Der Ansatz des Ausschlusses scheint klar zu sein. Haben Sie zum Best-in-Class-Ansatz ein konkretes Beispiel?
Ich finde die Ölindustrie ein gutes Beispiel. Beim Best-in-Class-Ansatz wird also nicht die Ölindustrie als Ganzes ausgeschlossen, sondern es wird auf die „Guten“ gesetzt. Die schwarzen Schafe werden sozusagen aussortiert. Die Überlegung dahinter ist, dass in möglichst zukunftsfähige Unternehmen investiert werden soll. Innovation, attraktiver Arbeitgeber und somit Rekrutierung der besten Mitarbeiter und die Vermeidung von Skandalen sind hier wichtige Treiber. So gibt es Ölkonzerne, welche stark auf erneuerbare Energien setzen und sich so auf die Zeit nach dem Öl vorbereiten. Dieser Auswahlprozess macht für den Investor langfristig Sinn und erzeugt Druck auf die Unternehmen, sich stetig zu verbessern.
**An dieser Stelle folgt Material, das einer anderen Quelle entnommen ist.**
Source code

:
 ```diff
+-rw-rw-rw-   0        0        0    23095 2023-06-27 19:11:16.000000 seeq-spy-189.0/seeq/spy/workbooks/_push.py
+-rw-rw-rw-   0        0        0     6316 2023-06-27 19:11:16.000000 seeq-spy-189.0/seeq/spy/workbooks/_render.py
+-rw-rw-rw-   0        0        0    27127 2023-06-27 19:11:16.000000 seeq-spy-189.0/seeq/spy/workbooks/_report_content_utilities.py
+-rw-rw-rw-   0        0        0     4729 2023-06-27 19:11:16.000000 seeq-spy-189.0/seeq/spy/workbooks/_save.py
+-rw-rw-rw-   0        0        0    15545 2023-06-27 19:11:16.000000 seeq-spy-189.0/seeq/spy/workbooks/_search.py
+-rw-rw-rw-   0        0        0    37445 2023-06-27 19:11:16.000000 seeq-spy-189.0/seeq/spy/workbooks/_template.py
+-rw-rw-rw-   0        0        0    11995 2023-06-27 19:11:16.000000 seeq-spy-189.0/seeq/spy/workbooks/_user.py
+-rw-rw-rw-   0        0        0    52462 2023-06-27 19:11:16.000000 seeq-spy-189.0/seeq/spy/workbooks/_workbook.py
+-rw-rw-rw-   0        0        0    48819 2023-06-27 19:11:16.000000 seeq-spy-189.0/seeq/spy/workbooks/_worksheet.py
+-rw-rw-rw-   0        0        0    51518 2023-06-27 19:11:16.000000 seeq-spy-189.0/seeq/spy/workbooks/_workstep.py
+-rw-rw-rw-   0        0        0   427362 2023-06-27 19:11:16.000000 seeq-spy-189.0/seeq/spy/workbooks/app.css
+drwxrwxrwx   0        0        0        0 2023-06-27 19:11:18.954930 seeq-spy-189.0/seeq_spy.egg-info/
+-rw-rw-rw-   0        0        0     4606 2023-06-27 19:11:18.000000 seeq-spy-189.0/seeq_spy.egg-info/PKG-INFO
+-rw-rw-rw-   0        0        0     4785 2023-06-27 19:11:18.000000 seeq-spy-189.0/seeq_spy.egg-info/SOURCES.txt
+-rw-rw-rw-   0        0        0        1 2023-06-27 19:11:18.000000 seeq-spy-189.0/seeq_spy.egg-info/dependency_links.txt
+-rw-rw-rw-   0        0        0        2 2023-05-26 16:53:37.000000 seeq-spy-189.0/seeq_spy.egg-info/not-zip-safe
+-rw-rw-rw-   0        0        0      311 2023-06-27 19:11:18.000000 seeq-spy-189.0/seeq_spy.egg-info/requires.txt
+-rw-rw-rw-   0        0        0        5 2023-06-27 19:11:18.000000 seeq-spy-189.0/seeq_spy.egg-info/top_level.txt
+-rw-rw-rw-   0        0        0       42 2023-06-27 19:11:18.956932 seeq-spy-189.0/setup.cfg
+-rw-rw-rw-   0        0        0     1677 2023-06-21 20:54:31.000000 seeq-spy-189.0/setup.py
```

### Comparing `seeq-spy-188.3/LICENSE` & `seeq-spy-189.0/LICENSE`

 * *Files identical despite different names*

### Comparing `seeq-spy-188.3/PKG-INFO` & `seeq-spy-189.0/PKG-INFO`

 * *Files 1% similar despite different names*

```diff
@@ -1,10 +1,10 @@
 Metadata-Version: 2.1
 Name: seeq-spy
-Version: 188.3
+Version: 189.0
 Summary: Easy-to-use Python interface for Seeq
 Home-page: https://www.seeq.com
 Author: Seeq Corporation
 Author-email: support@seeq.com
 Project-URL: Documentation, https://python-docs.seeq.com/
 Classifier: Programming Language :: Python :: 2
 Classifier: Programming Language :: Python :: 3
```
Wenn alles schon so perfekt läuft, muss ich als Privatinvestor dann nichts mehr unternehmen?
Von „perfekt“ sind wir wohl immer noch weit entfernt. Daher ist eine kritische Hinterfragung heute genau so wichtig wie vor 20 Jahren. Die eingeschlagene Richtung stimmt aber sicher und ich bin überzeugt, dass in den nächsten 20 Jahren noch sehr viel passieren wird.
Wie setzt Roth Gygax & Partner AG das Thema “Nachhaltig Geld anlegen” um?
Roth Gygax & Partner AG ist ein neutraler Finanz- und Versicherungsberater. Wir haben keine eigenen Produkte oder bieten auch keine eigene Vermögensverwaltung an. Wir suchen uns immer die besten Partner am Markt aus und bieten diese Lösungen den Kunden an. Daher haben wir natürlich eine grosse Bandbreite an Lösungen. Nachhaltige Fondsanlagen, Anbieter mit hohen standardisierten Nachhaltigkeitsregelwerken und kleinere Anbieter mit sehr individuellen Lösungen.
Ihr Fazit?
Anlagen welche ethische, ökologische und soziale Standards einhalten sollen, sind komplex. Es gibt nicht viele Unternehmen, welche klar schwarz oder weiss sind. Für Anleger, welche sich sehr tief in das Thema “Nachhaltig Geld anlegen” einarbeiten gibt es eine Fülle von spezialisierten Lösungen. Wichtig ist aber festzuhalten, dass bereits bei herkömmlichen Anlagen in den letzten Jahren viel gegangen ist und somit den Anforderungen der meisten Anleger an eine nachhaltige Anlage dem Zeitgeist entsprechend gerecht werden. Schlussendlich sollen sich die Anleger ohne schlechtes Gewissen über eine hoffentlich gute Performance freuen können.
Zur Person
Stefan Walther, 45, ist seit 1991 in der Finanzwelt tätig und verfügt über viel Branchen-Know-how. Seit der Gründung 2003 der Roth Gygax & Partner AG ist er unter anderem Anlaufstelle für viele Berater, welche bei komplexen Finanz- und Pensionsplanungen eine Zweitmeinung einholen wollen. Er ist Mitglied der Geschäftsleitung und gilt als ausgewiesener Fachspezialist im Finanzbereich.